Could you explain in detail about your job logic?
I need to know what the job will do if there is a latest file. It will copy this file or move it?
Sometimes when Talend job try to handle a file(e.g. Excel) which is opend by other user, the job will wait until the file is not in use.
Or i miss some detail?
Regards,
Pedro
Job logic is pretty simple ( in the test-job i created for finding the problem 😞 There are some things coming from a context. tJava_1 : if context property is null then the filemask should be different from when the context property is filled. tFileList_1 : search for all files with the filemask specified in the tJava_1 property (this takes 30 minutes in this example) tJava_2 : print the last record found tFileExist_1 : the start of the job if there is a last file. In this example I was searching without a context property so the filemask should be : class.* The file-specs are : Total files : 16655 class.* files : 486 I don't see where the 30 minutes goes in this job. So there is no opening / closing of files involved. All the files on the server are closed
Ok, some further investigation revealed that tFilelist with sort-options set is terribly slow. It's about 100x faster to build a tfilelist (without sorting) -> tfileinfo -> tsortrow than to use the sorting possibiilities on the tfilelist settings.
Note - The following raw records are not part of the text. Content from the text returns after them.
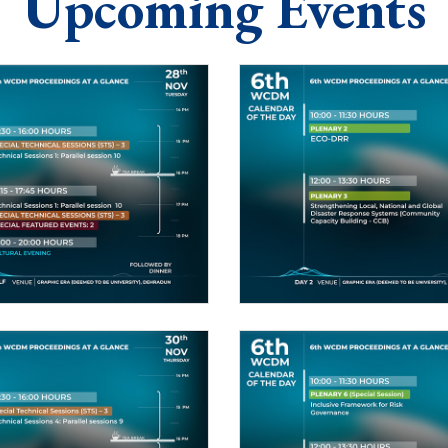
Upcoming Events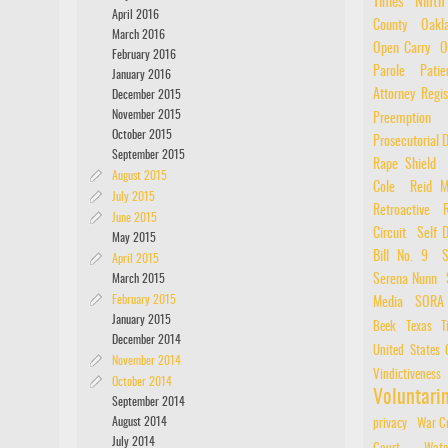
Times
Ninth
April 2016
County
Oakl
March 2016
Open Carry
O
February 2016
Parole
Patie
January 2016
Attorney Regis
December 2015
November 2015
Preemption
October 2015
Prosecutorial D
September 2015
Rape Shield
August 2015
Cole
Reid M
July 2015
Retroactive
June 2015
Circuit
Self 
May 2015
Bill No. 9
S
April 2015
March 2015
Serena Nunn
February 2015
Media
SORA
January 2015
Beek
Texas
T
December 2014
United States 
November 2014
Vindictiveness
October 2014
Voluntar
September 2014
August 2014
privacy
War C
July 2014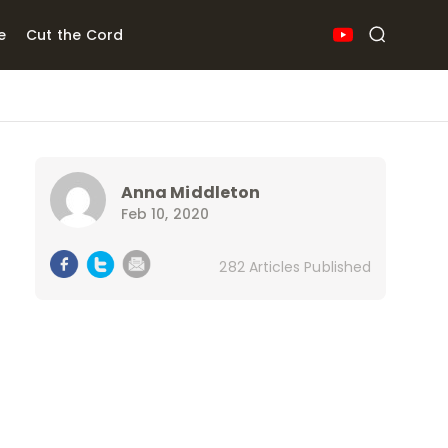
e
Cut the Cord
Anna Middleton
Feb 10, 2020
282 Articles Published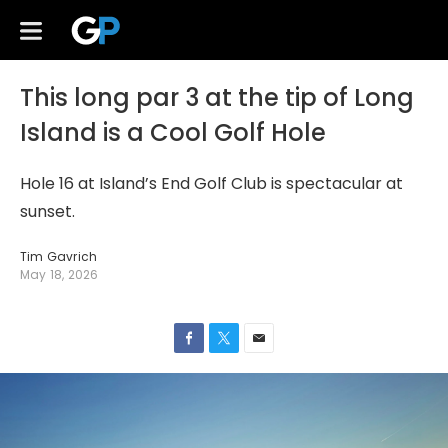
This long par 3 at the tip of Long
Island is a Cool Golf Hole
Hole 16 at Island’s End Golf Club is spectacular at
sunset.
Tim Gavrich
May 18, 2026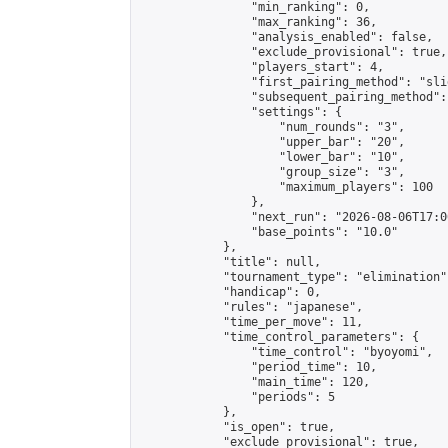
                "min_ranking": 0,

                "max_ranking": 36,

                "analysis_enabled": false,

                "exclude_provisional": true,

                "players_start": 4,

                "first_pairing_method": "slid
                "subsequent_pairing_method":
                "settings": {

                    "num_rounds": "3",

                    "upper_bar": "20",

                    "lower_bar": "10",

                    "group_size": "3",

                    "maximum_players": 100

                },

                "next_run": "2026-08-06T17:00
                "base_points": "10.0"

            },

            "title": null,

            "tournament_type": "elimination",
            "handicap": 0,

            "rules": "japanese",

            "time_per_move": 11,

            "time_control_parameters": {

                "time_control": "byoyomi",

                "period_time": 10,

                "main_time": 120,

                "periods": 5

            },

            "is_open": true,

            "exclude_provisional": true,
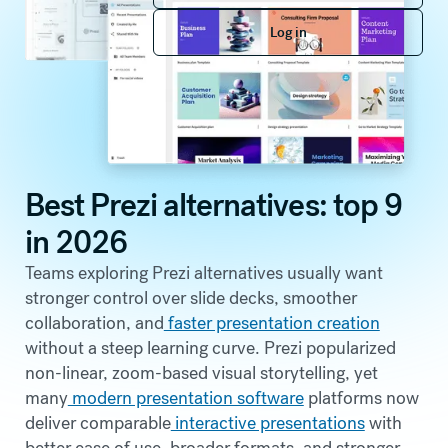
Log in
Log in
Best Prezi alternatives: top 9
in 2026
Teams exploring Prezi alternatives usually want
stronger control over slide decks, smoother
collaboration, and
faster presentation creation
without a steep learning curve. Prezi popularized
non-linear, zoom-based visual storytelling, yet
many
modern presentation software
platforms now
deliver comparable
interactive presentations
with
better ease of use, broader formats, and stronger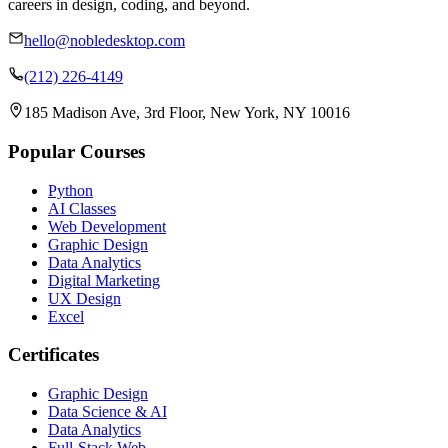
careers in design, coding, and beyond.
hello@nobledesktop.com
(212) 226-4149
185 Madison Ave, 3rd Floor, New York, NY 10016
Popular Courses
Python
AI Classes
Web Development
Graphic Design
Data Analytics
Digital Marketing
UX Design
Excel
Certificates
Graphic Design
Data Science & AI
Data Analytics
Full-Stack Web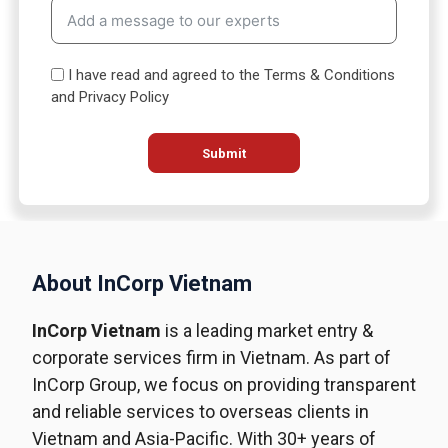
t
e
s
I have read and agreed to the Terms & Conditions
+
and Privacy Policy
1
Submit
About InCorp Vietnam
InCorp Vietnam
is a leading market entry &
corporate services firm in Vietnam. As part of
InCorp Group, we focus on providing transparent
and reliable services to overseas clients in
Vietnam and Asia-Pacific. With 30+ years of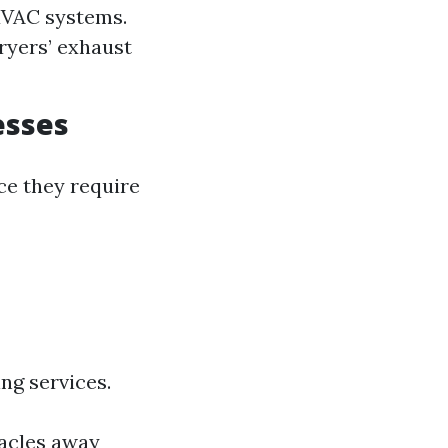
HVAC systems.
dryers’ exhaust
esses
ce they require
ng services.
acles away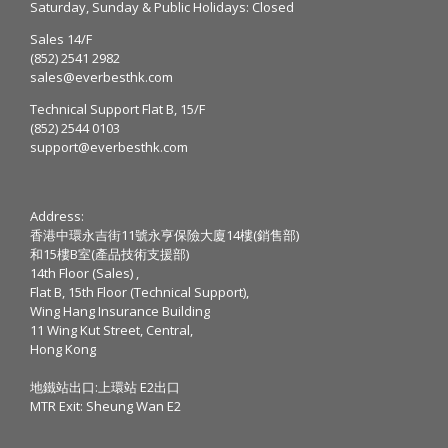
Saturday, Sunday & Public Holidays: Closed
Sales 14/F
(852) 2541 2982
sales@everbesthk.com
Technical Support Flat B, 15/F
(852) 2544 0103
support@everbesthk.com
Address:
香港中環永吉街11號永亨保險大廈14樓(銷售部)
和15樓B室(產品技術支援部)
14th Floor (Sales) ,
Flat B, 15th Floor (Technical Support),
Wing Hang Insurance Building
11 Wing Kut Street, Central,
Hong Kong
地鐵站出口:上環站 E2出口
MTR Exit: Sheung Wan E2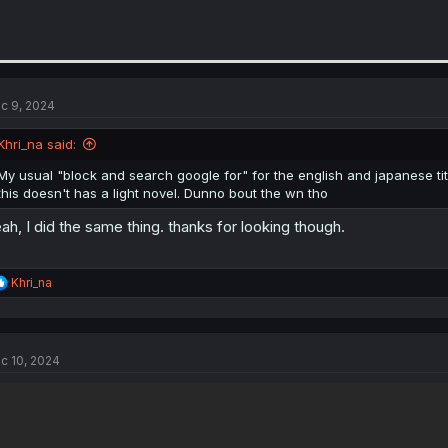
c 9, 2024
Khri_na said:
My usual "block and search google for" for the english and japanese titl
this doesn't has a light novel. Dunno bout the wn tho
ah, I did the same thing. thanks for looking though.
R
Khri_na
e
a
c
t
c 10, 2024
i
o
n
s
: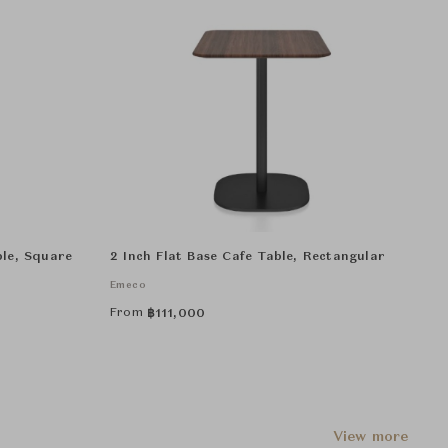
ble, Square
2 Inch Flat Base Cafe Table, Rectangular
Emeco
From
฿
111,000
View more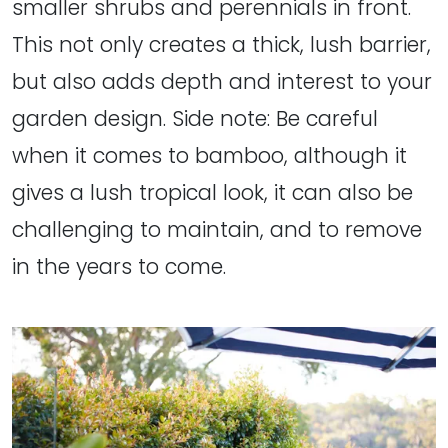
smaller shrubs and perennials in front.
This not only creates a thick, lush barrier,
but also adds depth and interest to your
garden design. Side note: Be careful
when it comes to bamboo, although it
gives a lush tropical look, it can also be
challenging to maintain, and to remove
in the years to come.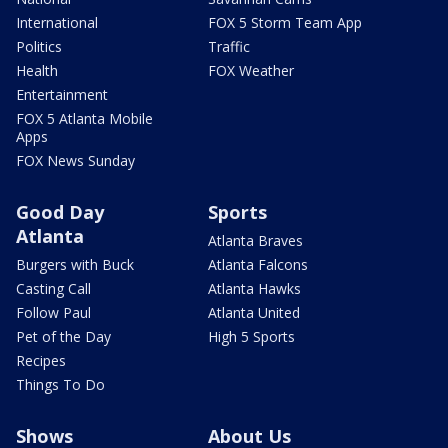
International
FOX 5 Storm Team App
Politics
Traffic
Health
FOX Weather
Entertainment
FOX 5 Atlanta Mobile
Apps
FOX News Sunday
Good Day
Sports
Atlanta
Atlanta Braves
Burgers with Buck
Atlanta Falcons
Casting Call
Atlanta Hawks
Follow Paul
Atlanta United
Pet of the Day
High 5 Sports
Recipes
Things To Do
Shows
About Us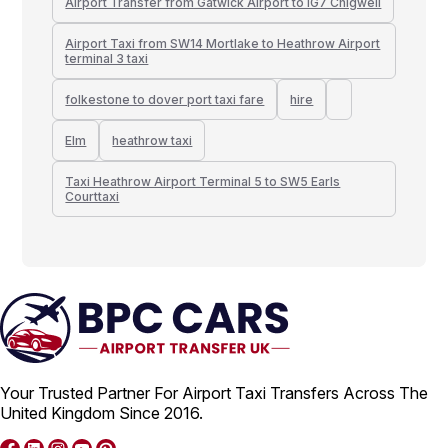
Airport Transfer from Gatwick Airport to IG7 Chigwell
Airport Taxi from SW14 Mortlake to Heathrow Airport
terminal 3 taxi
folkestone to dover port taxi fare
hire
Elm
heathrow taxi
Taxi Heathrow Airport Terminal 5 to SW5 Earls
Courttaxi
Your Trusted Partner For Airport Taxi Transfers Across The
United Kingdom Since 2016.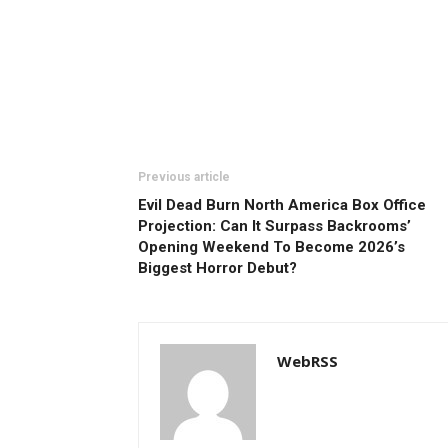
Previous article
Evil Dead Burn North America Box Office
Projection: Can It Surpass Backrooms’
Opening Weekend To Become 2026’s
Biggest Horror Debut?
WebRSS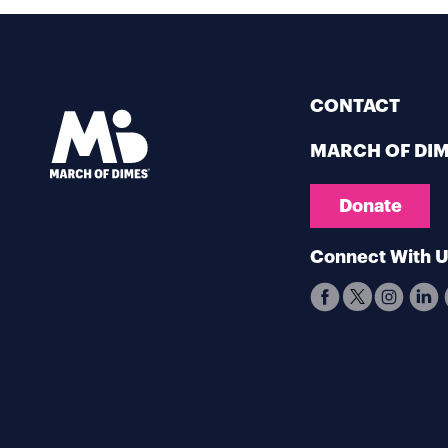
CONTACT
MARCH OF DI
Donate
Connect With 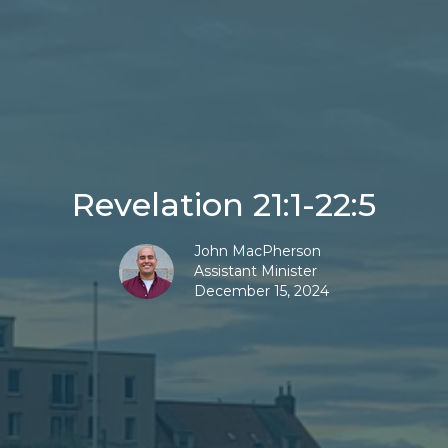
Revelation 21:1-22:5
John MacPherson
Assistant Minister
December 15, 2024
tFileList seems to have some problem when working with network paths... I have a directory containing about 2k files and tFileList freezes in spite of the very good latency time of the connection... I suppose it is a bug?
@nc : What kind of network connection are you using? I was using windows-UNC paths (so I guess it uses the SMB-components).
If you are using FTP or some other network connection the problem may be somewhere else...
I'm using a standard windows UNC path as of "\\serverName.domainName.local\sharedDirectory". When I open the UNC path in the windows explorer I see the list of files in a flash and I'm able to walk in each directory without any delay... In spite of the above, when I try to print the directory list with a simple job as of "tFileList->tLogRow" I have to wait many minutes...
Just one note: the "order by" and "order action" setting are left on their default value. I didn't reported well the simple job to test the behavior: it's "tFileList->tIterateToFlow->tLogRow". Thanks, N.